» **TEXTE D'ÉTUDE**:
-*-*-
Pierre Gadonneix souhaite naturellement son renouvellement. Bien qu'il soit âgé de 65 ans, il avait pris la précaution, dès le changement de statut, de faire modifier le règlement afin de pouvoir rester jusqu'à 69 ans. Mais la greffe n'a jamais pris chez EDF. Pratiquant un pouvoir solitaire et soupçonneux, Pierre Gadonneix est isolé. Et son bilan, entaché par les rachats internationaux et l'affaire Greenpeace, ne convainc guère.

A l'exception de Raymond Soubie, vieil ami de Pierre Gadonneix (photo Souderegger/ Flickr), pour qui il a joué le conseiller social à GDF comme à EDF, personne ne le défend vraiment à l'Elysée. Les mouvements sociaux qui agitent le groupe depuis plus de deux mois contribuent encore à lui aliéner des soutiens. Le ministère des finances commence à s'inquiéter de la dégradation de la situation. Le gestionnaire du réseau de transport d'électricité (RTE), qui avait publié une étude nuancée en mai sur les prévisions de l'été (voir ici), fait désormais des pronostics plus alarmistes (là), invoquant la possibilité de devoir recourir à des importations massives pendant l'été. De son côté, la CGT ne veut plus de ce président, qui la place dans une position des plus inconfortables. Selon nos informations, celle-ci aurait demandé sa tête ces dernières semaines à l'Elysée.

«Vous savez que vous êtes le candidat favori de la CGT ?» C'est ainsi que le secrétaire général de l'Elysée accueillit Henri Proglio, PDG de Veolia, en mars lors d'une entrevue. Depuis, la rumeur de sa nomination circule régulièrement dans les couloirs du siège d'EDF, certains se demandant s'il était vraiment judicieux de nommer un des concurrents d'EDF à sa tête. Officiellement, Henri Proglio n'a pas été pressenti par le pouvoir. Il semble hésiter entre abandonner un groupe dans lequel il travaille depuis 1972 et une présidence qu'il est difficile de refuser.
-*-*-
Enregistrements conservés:
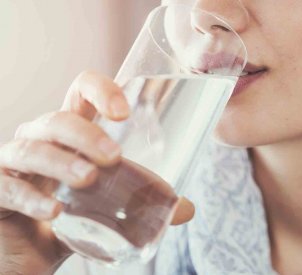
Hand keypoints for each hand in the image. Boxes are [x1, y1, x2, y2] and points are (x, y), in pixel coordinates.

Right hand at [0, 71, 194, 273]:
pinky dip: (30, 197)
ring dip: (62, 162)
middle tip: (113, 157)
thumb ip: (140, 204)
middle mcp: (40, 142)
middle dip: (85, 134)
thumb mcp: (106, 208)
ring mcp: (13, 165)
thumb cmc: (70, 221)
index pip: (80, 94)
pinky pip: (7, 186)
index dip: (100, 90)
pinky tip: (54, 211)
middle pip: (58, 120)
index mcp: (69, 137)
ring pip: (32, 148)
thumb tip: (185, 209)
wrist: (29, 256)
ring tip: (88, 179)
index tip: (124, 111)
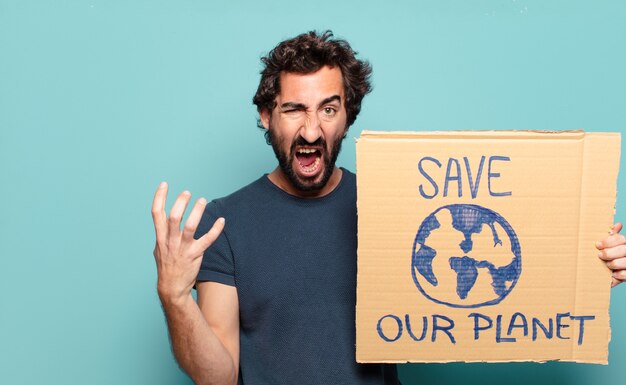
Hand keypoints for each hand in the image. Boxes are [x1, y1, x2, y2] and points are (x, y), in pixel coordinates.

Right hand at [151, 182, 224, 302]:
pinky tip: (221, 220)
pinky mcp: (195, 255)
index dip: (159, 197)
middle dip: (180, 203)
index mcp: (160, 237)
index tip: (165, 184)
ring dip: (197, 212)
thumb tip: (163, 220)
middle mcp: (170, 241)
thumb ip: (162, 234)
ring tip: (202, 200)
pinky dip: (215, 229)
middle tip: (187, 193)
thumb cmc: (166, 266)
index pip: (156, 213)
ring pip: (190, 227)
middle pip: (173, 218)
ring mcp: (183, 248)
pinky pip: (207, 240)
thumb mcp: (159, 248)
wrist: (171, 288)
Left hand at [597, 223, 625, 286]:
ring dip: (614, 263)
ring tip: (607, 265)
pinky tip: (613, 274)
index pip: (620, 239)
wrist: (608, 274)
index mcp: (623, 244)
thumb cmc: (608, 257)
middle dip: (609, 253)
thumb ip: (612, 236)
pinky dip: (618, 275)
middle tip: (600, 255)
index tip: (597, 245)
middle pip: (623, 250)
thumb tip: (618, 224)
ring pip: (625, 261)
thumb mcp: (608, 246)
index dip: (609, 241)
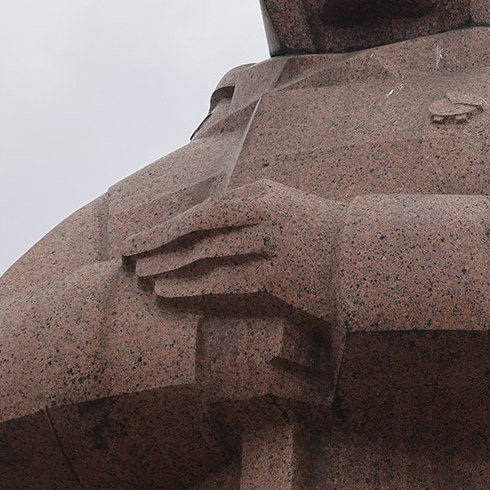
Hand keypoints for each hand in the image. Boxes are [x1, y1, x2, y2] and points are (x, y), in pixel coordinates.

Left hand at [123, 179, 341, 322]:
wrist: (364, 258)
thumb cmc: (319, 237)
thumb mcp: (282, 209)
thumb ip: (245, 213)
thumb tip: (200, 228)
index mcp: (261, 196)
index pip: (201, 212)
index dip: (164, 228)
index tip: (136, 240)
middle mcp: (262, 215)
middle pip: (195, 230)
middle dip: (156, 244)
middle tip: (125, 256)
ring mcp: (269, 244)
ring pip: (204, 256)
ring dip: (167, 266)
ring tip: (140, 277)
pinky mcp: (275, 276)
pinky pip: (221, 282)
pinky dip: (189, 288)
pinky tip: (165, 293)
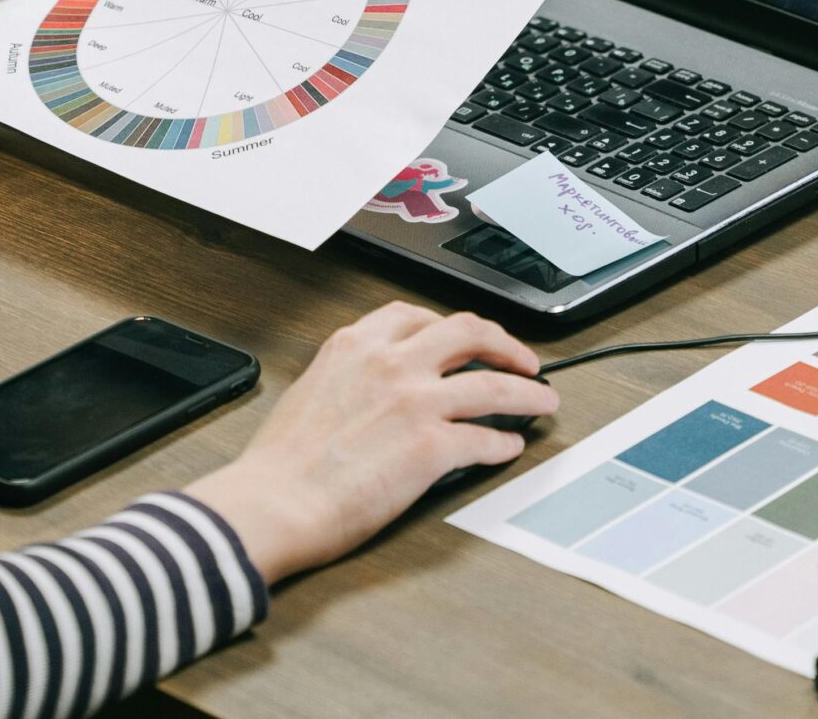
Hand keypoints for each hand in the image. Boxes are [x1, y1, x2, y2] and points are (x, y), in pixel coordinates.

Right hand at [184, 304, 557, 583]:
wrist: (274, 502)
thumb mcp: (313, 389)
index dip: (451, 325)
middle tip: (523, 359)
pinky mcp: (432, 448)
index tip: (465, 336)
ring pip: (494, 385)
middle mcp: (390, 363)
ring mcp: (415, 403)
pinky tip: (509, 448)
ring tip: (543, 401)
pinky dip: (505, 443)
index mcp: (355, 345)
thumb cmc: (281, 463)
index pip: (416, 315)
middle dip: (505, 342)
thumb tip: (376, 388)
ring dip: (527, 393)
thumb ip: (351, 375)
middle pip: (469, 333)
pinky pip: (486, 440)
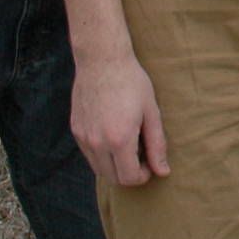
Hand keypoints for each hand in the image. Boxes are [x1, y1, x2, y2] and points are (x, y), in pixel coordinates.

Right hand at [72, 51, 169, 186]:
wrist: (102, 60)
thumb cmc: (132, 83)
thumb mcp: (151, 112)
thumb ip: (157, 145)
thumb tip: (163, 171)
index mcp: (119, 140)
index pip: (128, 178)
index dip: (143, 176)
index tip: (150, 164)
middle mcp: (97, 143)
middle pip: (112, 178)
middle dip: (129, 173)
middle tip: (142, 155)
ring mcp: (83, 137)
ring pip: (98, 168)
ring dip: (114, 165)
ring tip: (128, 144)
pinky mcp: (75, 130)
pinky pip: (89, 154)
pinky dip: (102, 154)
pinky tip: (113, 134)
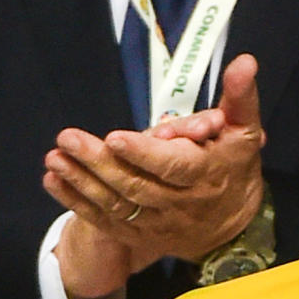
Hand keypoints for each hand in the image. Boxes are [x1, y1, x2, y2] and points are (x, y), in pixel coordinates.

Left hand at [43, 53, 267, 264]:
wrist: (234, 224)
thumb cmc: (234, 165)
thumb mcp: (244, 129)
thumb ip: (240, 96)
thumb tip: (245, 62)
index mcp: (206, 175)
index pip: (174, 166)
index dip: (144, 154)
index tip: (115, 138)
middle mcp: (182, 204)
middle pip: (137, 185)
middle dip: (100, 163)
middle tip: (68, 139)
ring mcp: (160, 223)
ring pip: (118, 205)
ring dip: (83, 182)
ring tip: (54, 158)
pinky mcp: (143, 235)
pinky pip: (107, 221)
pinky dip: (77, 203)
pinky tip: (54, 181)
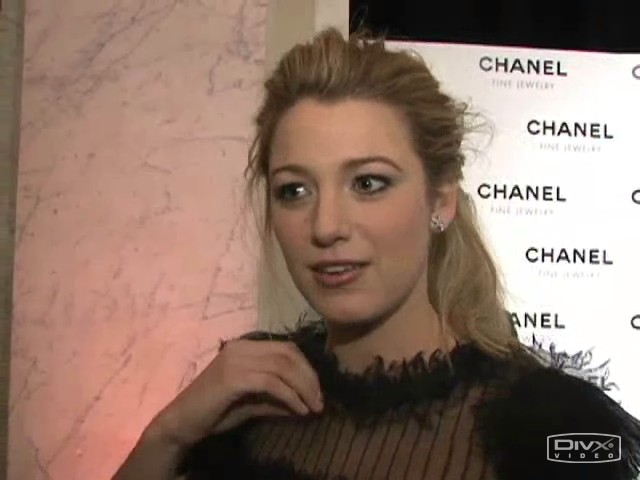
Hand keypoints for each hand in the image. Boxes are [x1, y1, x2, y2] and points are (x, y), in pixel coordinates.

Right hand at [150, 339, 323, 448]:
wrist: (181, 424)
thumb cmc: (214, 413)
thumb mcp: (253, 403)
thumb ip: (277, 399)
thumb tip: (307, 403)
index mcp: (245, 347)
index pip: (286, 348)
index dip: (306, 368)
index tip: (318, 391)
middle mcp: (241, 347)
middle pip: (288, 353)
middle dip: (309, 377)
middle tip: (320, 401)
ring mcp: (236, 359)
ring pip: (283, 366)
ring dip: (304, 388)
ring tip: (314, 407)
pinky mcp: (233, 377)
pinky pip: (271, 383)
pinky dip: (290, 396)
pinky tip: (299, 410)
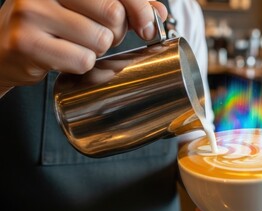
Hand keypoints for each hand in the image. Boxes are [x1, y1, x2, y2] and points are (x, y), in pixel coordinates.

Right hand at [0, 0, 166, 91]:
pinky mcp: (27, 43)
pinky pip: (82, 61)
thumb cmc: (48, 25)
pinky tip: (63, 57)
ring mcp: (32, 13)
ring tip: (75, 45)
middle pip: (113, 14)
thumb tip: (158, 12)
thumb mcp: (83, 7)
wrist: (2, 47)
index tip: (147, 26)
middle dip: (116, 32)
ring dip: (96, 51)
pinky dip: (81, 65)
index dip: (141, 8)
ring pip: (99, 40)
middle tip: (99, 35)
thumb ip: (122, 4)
-*-*-
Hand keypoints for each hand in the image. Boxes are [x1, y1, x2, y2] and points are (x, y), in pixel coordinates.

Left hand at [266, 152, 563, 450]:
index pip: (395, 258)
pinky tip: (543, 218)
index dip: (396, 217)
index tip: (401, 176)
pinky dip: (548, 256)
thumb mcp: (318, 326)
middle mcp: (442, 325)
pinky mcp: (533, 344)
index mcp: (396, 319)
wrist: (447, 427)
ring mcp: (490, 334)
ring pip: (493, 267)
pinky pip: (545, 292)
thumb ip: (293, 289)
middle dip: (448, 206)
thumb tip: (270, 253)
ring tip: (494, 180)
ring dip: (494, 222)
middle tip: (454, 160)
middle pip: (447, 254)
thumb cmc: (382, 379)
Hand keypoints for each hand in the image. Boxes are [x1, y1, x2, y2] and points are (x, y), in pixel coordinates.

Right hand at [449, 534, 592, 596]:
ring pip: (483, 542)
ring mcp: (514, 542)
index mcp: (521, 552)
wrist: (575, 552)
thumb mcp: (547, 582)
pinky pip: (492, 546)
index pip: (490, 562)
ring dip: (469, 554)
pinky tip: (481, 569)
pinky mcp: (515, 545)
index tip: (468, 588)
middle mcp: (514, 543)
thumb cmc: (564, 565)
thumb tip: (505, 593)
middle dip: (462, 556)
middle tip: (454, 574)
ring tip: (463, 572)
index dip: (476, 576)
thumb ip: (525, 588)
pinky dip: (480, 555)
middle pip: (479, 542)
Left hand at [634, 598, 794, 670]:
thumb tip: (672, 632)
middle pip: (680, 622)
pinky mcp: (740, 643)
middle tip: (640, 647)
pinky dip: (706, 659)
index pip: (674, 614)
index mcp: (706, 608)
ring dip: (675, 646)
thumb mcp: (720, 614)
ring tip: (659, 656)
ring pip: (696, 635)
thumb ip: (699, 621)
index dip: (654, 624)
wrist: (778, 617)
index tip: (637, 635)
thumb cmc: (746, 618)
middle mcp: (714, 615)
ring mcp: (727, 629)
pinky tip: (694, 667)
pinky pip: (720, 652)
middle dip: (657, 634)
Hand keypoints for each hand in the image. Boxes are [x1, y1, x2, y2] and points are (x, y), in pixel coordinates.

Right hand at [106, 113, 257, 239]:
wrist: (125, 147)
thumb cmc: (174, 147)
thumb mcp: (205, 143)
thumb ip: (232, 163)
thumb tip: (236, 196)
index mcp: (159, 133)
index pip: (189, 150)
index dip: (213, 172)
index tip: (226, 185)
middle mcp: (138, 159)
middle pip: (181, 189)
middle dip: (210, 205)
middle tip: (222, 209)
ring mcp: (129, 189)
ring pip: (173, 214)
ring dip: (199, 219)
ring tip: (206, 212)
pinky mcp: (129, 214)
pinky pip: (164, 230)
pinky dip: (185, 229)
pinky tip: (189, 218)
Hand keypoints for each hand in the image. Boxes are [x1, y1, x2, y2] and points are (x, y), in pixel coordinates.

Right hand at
-*-*-
» **TÂCHES À RÉALISER**:
1/ Répondez aux questions suivantes à partir du texte sur la présidence d'EDF.
(a) Jusqu'à quel âge le règlement modifié permet-il à Pierre Gadonneix de rester en poste ?
(b) Quelle personne est la seule à défendre vraiment Pierre Gadonneix à l'Elysée ?
(c) Depuis quelle année Henri Proglio travaille-t-il dans son groupe ?
2/ Reproduisez fidèlement le passage du texte sur la présidence d'EDF qui s'ouvre sur les mots « A l'exception de » et se ferme sur « semaines à l'Elysée. ».
3/ Dans le texte sur la présidence d'EDF, réécrivez sous forme de liste le paragraphe qui commence par « A l'exception de Raymond Soubie », en conservant ses faits principaux.

» **RÉPONSES PAR TÂCHE**:
1/
(a) Jusqu'à 69 ans.
(b) Raymond Soubie.
(c) Depuis 1972.

2/
A l'exception de Raymond Soubie, vieil ami de Pierre Gadonneix (photo Souderegger/ Flickr), pour qui il a joué le conseiller social à GDF comme à EDF, personne ne le défend vraiment à l'Elysée. Les mouvements sociaux qui agitent le groupe depuis plus de deux mois contribuent encore à lui aliéner des soutiens. Le ministère des finances commence à s'inquiéter de la dégradation de la situation. Le gestionnaire du réseau de transport d'électricité (RTE), qui avait publié une étude nuancée en mai sur les prévisions de l'été (voir ici), fait désormais des pronostics plus alarmistes (là), invoquant la possibilité de devoir recourir à des importations massives pendant l'été. De son côté, la CGT ne veut plus de ce président, qui la place dans une position des plus inconfortables. Selon nos informations, celle-ci aurait demandé sa tête ces dernières semaines à l'Elysée.

3/
- Seul Raymond Soubie, vieil ami de Pierre Gadonneix qui a tenu auprès de lui le rôle de conseiller social à GDF comme à EDF, le défend vraiment à l'Elysée.
- Les mouvements sociaux qui agitent le groupe depuis plus de deux mois lui font perdre encore des soutiens.
- Le ministère des finances commence à s'inquiéter de la dégradation de la situation.
- RTE, qui avait publié en mai une étude nuancée sur les prévisions de l'été, fait désormais des pronostics plus alarmistes et évoque d'éventuelles importations massives pendant l'été.
- La CGT, placée dans une position très inconfortable, ne veut plus de ce président et aurait demandé sa tête à l'Elysée ces dernières semaines.